I think it would be better to teach each other to better recognize the wrong things when they come along, you know?

Critical thinking skills can help with that. Books like The Gift of Fear by Gavin de Becker or Always by Nicola Griffith can help. And it would be cool if we stopped assuming that violence was an appropriate consequence for inexperience or poor judgment.

Hmm… I seem to have traveled far from Nike. Let me wander back again. I now know the greater truth of the video, which is that it’s a deliberate story someone is telling me to make me like their brand a little better. And you know, it’s a good story. I’m still open to it.

Queer Universes

Nicola and I have a new joint essay called “War Machine, Time Machine” just published in Queer Universes: Sexualities in Science Fiction, edited by Wendy Gay Pearson, Veronica Hollinger and Joan Gordon.

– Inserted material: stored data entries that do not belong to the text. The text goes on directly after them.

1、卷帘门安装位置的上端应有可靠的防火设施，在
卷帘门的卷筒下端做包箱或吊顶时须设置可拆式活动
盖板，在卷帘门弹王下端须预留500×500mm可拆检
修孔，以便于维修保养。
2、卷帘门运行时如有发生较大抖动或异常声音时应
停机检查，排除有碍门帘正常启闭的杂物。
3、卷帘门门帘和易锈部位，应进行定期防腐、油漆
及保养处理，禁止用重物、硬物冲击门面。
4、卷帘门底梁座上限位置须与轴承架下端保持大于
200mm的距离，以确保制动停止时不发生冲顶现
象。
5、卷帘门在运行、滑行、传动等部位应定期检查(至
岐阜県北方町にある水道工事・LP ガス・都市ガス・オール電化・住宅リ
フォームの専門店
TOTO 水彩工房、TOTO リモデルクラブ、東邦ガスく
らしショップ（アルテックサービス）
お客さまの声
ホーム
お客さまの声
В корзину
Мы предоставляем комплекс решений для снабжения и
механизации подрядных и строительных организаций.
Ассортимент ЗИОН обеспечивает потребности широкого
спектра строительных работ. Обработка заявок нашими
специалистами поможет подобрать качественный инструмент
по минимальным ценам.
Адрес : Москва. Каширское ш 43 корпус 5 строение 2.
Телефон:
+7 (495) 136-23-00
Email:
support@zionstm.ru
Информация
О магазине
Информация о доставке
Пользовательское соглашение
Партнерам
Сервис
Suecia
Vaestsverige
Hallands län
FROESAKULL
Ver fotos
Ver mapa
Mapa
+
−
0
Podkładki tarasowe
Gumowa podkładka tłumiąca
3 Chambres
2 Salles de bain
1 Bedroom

Queer Universes is an academic publication from Liverpool University Press. We ourselves are not academic (smile), but we do a great job in irreverent footnotes. You’ll see.

Here’s a little excerpt of one of my parts of the essay:

I despise conscious theme, the great battering ram on the literary war machine. It subverts story. It renders characters nearly non-dimensional. It makes for some truly terrible dialogue. Good writers smile a polite ‘no’ when the theme tray is passed around, and instead allow theme to emerge from a well-told story about people who engage us because their choices, fears and hopes seem real, even if they are as strange to us as the surface of Pluto.
 
It’s vital for people who live outside of the dominant culture to find themselves reflected in positive ways within that culture. When those images don’t exist, we create them. It’s important and essential. But the goal should be to expand the boundaries of art, not establish new and increasingly granular rules and categories (never-het-dykes, bears, BDSM femmes, Log Cabin leathermen…) by which to label one another. I want people to write stories about strong women, people of colour, people of varied sexual orientation or physical condition, in order to make space in the cultural discussion for such people — not to set up a gay and lesbian table in the corner, as my stepbrother’s first wife did at their wedding reception so ‘Nicola and I would have people to talk to.’
 
From the essay “War Machine, Time Machine” by Nicola Griffith and Kelley Eskridge, in Queer Universes.

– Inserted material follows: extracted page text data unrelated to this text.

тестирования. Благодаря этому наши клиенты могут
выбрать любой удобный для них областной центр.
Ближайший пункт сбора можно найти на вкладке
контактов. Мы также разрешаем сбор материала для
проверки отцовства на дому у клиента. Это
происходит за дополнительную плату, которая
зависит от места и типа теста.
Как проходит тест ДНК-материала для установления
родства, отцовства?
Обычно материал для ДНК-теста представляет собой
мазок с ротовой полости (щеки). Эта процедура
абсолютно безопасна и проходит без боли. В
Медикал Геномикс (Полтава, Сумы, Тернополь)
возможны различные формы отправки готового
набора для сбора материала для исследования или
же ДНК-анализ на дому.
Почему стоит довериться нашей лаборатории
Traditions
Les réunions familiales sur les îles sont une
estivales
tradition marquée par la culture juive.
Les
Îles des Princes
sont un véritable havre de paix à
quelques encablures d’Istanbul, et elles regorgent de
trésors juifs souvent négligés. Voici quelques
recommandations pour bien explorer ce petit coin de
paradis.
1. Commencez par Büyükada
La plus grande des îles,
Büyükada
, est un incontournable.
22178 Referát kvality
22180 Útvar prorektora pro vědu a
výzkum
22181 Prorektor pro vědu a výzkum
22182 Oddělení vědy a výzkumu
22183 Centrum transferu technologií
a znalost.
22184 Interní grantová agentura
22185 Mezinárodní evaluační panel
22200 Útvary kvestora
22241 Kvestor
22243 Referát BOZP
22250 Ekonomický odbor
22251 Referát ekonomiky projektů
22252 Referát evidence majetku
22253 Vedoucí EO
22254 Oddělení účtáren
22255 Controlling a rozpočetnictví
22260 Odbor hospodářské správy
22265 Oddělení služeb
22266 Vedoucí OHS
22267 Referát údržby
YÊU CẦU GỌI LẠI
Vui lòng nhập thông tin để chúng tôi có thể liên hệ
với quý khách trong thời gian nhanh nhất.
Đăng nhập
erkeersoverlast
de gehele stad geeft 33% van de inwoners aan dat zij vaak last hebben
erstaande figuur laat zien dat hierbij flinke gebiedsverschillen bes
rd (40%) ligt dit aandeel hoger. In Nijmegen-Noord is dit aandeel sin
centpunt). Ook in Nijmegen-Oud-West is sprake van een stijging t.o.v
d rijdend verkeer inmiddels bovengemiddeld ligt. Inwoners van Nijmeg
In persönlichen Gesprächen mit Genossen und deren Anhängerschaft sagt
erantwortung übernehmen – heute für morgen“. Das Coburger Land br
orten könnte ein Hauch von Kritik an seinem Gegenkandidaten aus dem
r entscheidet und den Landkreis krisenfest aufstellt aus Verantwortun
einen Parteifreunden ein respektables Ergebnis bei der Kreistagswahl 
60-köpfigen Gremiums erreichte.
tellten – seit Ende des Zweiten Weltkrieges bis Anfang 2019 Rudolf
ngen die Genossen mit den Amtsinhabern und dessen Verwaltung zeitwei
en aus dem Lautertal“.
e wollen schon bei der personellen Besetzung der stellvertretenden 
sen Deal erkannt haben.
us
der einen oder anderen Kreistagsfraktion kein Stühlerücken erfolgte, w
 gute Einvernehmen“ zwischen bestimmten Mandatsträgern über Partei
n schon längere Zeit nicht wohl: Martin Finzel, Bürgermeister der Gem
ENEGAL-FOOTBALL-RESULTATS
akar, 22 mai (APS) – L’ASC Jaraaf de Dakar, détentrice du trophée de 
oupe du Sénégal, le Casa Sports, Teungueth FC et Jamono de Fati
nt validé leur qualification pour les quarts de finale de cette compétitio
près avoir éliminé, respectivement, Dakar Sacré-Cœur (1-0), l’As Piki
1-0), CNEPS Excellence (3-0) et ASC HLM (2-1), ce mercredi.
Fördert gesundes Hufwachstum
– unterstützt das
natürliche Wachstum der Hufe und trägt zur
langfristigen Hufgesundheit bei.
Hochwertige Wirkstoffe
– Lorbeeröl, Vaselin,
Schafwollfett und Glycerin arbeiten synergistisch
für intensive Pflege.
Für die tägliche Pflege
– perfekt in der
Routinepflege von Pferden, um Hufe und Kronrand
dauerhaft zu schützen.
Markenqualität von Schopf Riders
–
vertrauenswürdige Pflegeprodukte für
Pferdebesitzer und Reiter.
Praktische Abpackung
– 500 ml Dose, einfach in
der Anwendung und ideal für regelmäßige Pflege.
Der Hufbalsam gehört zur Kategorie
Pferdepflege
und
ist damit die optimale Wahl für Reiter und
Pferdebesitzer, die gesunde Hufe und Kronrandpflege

As much as I like myself and Nicola, I don’t think our essay alone is necessarily worth $85 (especially since we will regain the right to re-publish it on our websites early next year). But if you’re at all interested in queer theory, gender theory, and the expression of LGBTI etc. experience in speculative fiction, then there’s a lot in this book that will appeal. Please encourage your local library to order a copy — the editors would appreciate it, and so would we.

Congratulations to Wendy, Veronica and Joan, and thanks for including us.

Story people

Writers are the people who tell stories. Who do you think readers are?

Barbara Sanchez


Hi Barbara,

I think we are all story people.

I think we — writers and readers and those of us who are both — are all people who want stories. I think we respond so strongly to certain stories because in some way we are those stories; or we want to become them; or we fear becoming them. They speak to us of our own hopes, joys, risks, griefs, our compromises and our stubborness, our will and our failures of will. Or they show people just like us being heroes, larger than life, bigger and brighter, burning in ways we would like to burn if only we could.

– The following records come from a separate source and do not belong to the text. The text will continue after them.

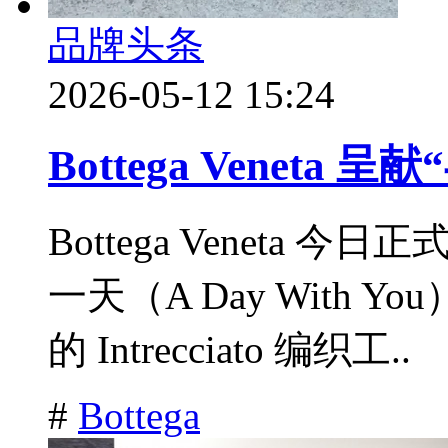
品牌头条
2026-05-12 15:24
Bottega Veneta
Bottega Veneta 
一天（A Day With
的 Intrecciato 编织工..
#
Bottega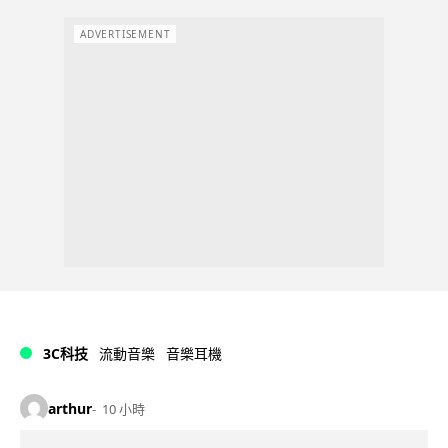
ADVERTISEMENT
3C科技
流動音樂
音樂耳機
arthur
10 小時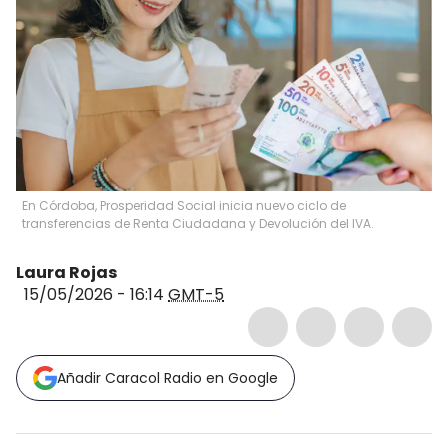
En Córdoba, Prosperidad Social inicia nuevo ciclo de
transferencias de Renta Ciudadana y Devolución del IVA.
Laura Rojas
15/05/2026 - 16:14
GMT-5
Añadir Caracol Radio en Google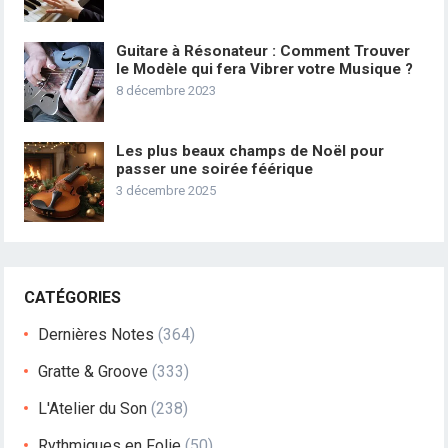
Guitare à Résonateur : Comment Trouver
le Modèle qui fera Vibrer votre Musique ?
8 décembre 2023
Les plus beaux champs de Noël pour
passer une soirée féérique
3 décembre 2025
CATÉGORIES
Dernières Notes
(364)
Gratte & Groove
(333)
L'Atelier du Son
(238)
Rythmiques en Folie
(50)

And some of us are moved to make our own stories. I don’t know about other writers, but I write the stories that in some way I want to live, or hope to never live. I bring up stories from places of great yearning and ecstasy and fear. Sometimes those things are expressed quietly, sometimes at full volume, but even the gentle stories come from places that are full of storms.

Is it better to make one’s own stories? Nope, just a different way to live in the heart of one’s own imagination. Because whether we write our own work or read someone else’s, that’s what we’re doing — living the story, bringing it inside us and making it our particular and individual own. The act of reading is an act of creation, as surely as writing is. In the end, we are all telling the story to ourselves.